Lorsque les hommes sortent enfin au dehors, les yeux rougis par la fatigue et la tête lourde de vapeurs oxydantes, à l'instant où le soleil de l'équateur décroît rapidement sur l'horizon, leur vie d'être humain reprend pour quelques courtes heures ; remontant à pas lourds le long chemin de pierres instables qui sépare les galeries du village, ils mâchonnent et chiquent des feuilles de coca, le regard perdu dans le vide absolu... Au premier des quelques 80 bars que compte le village, ils s'arrêteront pour boire une chicha, la bière locale, avant d'en rejoindre un second, puis un troisième, puis un autre encore... Ivres d'alcool et de fatigue, ils iront enfin s'étendre pour quelques minutes de plaisir tarifé entre les bras des putinas, dans le seul bordel que compte l'endroit, plein à craquer, jour et nuit...

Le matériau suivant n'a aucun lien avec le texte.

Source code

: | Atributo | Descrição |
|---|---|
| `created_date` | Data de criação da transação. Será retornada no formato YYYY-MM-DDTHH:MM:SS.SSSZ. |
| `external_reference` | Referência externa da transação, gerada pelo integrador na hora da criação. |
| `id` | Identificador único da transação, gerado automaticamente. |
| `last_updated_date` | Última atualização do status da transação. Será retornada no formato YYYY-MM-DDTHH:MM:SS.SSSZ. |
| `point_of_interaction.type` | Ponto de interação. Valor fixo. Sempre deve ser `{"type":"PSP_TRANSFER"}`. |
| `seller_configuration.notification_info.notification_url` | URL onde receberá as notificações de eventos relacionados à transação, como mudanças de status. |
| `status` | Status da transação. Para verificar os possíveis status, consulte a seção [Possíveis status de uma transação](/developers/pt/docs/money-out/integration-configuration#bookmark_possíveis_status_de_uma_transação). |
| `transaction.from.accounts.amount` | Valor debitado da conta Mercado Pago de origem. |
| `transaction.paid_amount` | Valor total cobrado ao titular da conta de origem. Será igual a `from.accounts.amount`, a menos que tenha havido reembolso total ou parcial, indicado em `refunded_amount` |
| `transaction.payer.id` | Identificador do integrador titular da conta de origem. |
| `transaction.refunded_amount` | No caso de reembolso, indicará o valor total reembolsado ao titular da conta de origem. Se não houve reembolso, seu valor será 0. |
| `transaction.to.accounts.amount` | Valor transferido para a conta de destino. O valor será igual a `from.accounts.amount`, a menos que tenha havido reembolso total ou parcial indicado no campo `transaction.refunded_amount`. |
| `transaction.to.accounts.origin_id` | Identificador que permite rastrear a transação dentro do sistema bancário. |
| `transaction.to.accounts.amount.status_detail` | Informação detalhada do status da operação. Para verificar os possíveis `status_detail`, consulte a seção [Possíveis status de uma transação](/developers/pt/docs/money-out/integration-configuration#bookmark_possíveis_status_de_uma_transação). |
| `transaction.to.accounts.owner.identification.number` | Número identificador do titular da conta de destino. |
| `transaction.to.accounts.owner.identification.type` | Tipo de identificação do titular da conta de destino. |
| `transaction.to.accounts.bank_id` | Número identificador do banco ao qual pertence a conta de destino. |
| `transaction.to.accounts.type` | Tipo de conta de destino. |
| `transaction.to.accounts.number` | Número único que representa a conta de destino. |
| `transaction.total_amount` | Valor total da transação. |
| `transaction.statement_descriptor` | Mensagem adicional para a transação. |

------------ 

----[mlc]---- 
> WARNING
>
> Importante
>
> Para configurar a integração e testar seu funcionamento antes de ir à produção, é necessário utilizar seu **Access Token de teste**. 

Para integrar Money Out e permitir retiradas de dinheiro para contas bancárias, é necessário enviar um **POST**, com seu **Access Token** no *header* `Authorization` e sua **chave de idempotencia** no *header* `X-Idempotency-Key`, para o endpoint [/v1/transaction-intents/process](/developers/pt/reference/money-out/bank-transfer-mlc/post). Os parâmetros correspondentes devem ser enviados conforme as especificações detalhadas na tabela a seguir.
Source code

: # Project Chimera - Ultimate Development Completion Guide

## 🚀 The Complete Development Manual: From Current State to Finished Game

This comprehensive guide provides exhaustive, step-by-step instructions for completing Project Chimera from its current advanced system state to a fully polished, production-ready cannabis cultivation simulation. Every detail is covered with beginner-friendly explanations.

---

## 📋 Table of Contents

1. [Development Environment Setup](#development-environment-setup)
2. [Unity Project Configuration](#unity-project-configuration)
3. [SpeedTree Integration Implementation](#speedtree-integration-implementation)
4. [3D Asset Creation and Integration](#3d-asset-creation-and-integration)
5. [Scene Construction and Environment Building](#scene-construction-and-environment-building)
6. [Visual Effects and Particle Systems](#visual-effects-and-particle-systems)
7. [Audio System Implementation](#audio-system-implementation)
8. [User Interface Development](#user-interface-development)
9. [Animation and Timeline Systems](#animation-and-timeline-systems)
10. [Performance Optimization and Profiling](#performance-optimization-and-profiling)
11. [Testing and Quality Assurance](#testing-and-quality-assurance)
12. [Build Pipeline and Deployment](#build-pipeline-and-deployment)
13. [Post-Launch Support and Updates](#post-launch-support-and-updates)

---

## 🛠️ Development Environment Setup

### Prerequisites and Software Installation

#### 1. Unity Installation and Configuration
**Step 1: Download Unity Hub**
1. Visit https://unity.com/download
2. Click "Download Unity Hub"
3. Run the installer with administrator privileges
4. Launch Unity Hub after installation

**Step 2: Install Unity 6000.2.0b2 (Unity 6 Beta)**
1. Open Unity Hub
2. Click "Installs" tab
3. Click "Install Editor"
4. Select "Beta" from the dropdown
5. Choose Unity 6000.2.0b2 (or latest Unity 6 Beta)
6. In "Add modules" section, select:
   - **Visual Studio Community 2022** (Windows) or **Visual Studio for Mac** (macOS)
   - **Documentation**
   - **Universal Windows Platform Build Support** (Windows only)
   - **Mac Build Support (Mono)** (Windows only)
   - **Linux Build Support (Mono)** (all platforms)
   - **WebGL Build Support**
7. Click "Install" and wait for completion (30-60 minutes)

La mine fut découverte par M. Tomas Cenzano Caceres, industriel de 83 ans, qui en 1950, prend en concession tout le glacier et ses alentours, avec le nom de "Mine Ana Maria", en l'honneur de sa fille: « Mon grand orgueil c'est d'avoir trouvé une montagne d'or qui, si elle était exploitée techniquement, ferait l'admiration du monde entier. Si quelques années avant, les autorités m'avaient écouté et avaient cru à mes trouvailles, aujourd'hui il n'y aurait plus autant de misère. Mais l'or reste là, il ne bouge point... » Néanmoins, il ne condamne pas le système d'exploitation, le "cachorreo", parce que, selon lui, c'est le seul moyen d'extraction artisanale viable dans les galeries de La Rinconada : « Actuellement, tous ceux qui travaillent dans cette contrée continuent à extraire l'or de manière artisanale. Tout le monde trouve au moins 1 gramme par jour. Ils ne sont pas fous pour vivre dans ces conditions sans rien gagner !... »



« Nous sommes tous des rats... » Don Anselmo Cusi Achi est l'un des 8 000 mineurs qui travaille à la Rinconada. Il a à peine 35 ans, mais on lui en donne déjà 50. D'emblée, il déclare ne pas savoir ce que veut dire "cachorreo", mais il reconnaît avoir entendu dire que le patron les faisait travailler sans payer de salaire. Il a pleine conscience que tout ceci est injuste et que c'est une exploitation : « Dans ma jeunesse, j'ai entendu dire que le terme "cachorreo" venait du lion, car c'est le grand félin qui a toujours le meilleur morceau et que les cachorros (les lionceaux) doivent se contenter de ce que leur laisse leur patron », dit-il. « Le travail à la mine est crevant. Inutile de comparer avec l'enfer, car il n'y a rien de chaud là-dedans ».